▸ Aim of the task:
Across the records, find how many lines include the string "back" and answer with only the figure.

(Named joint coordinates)
━━━━━━

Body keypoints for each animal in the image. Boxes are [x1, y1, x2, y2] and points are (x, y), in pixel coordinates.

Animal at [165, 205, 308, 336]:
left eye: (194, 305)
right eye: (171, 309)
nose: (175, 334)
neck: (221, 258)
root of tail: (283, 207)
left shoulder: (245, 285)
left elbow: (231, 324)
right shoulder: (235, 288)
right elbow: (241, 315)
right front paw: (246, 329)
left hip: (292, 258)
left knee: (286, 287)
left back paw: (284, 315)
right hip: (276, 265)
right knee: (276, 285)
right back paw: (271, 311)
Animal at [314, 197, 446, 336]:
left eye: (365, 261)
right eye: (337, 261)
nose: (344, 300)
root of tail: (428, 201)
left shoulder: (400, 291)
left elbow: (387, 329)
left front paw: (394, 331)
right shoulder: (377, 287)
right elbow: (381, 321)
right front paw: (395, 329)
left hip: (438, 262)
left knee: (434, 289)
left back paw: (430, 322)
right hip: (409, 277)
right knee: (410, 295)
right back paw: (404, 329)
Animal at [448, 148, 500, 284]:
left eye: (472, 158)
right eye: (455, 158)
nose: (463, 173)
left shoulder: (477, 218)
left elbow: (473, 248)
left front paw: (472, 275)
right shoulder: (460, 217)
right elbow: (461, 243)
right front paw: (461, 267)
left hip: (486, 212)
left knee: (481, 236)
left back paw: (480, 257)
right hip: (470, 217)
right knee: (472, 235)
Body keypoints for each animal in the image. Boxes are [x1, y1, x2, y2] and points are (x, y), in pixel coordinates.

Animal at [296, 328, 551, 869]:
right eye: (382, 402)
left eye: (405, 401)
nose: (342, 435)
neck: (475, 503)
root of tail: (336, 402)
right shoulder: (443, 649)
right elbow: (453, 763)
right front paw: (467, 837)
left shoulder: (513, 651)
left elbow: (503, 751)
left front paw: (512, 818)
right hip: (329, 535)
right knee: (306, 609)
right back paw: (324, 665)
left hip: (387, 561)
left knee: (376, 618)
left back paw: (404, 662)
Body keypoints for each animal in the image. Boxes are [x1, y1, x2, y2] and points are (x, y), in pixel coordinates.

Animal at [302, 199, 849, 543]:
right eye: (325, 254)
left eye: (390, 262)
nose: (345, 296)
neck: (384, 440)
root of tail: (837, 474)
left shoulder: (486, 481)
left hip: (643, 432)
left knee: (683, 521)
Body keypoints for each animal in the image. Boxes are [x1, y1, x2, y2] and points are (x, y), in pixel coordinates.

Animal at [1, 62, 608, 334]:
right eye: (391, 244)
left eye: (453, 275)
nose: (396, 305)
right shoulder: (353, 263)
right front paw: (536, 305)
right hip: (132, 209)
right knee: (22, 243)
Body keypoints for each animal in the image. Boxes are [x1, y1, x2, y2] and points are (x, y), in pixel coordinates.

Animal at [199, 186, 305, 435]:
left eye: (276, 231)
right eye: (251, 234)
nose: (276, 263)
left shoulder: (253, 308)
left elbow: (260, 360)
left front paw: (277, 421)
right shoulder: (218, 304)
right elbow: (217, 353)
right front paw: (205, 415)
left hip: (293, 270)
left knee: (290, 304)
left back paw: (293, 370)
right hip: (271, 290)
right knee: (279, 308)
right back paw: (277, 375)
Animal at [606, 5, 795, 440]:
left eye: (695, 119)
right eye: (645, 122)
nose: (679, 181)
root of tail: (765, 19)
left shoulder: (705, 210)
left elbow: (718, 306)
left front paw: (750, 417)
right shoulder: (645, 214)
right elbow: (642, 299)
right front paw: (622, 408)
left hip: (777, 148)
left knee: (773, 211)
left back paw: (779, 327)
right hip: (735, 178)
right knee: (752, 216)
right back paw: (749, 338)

━━━━━━

▸ Result of this task:
11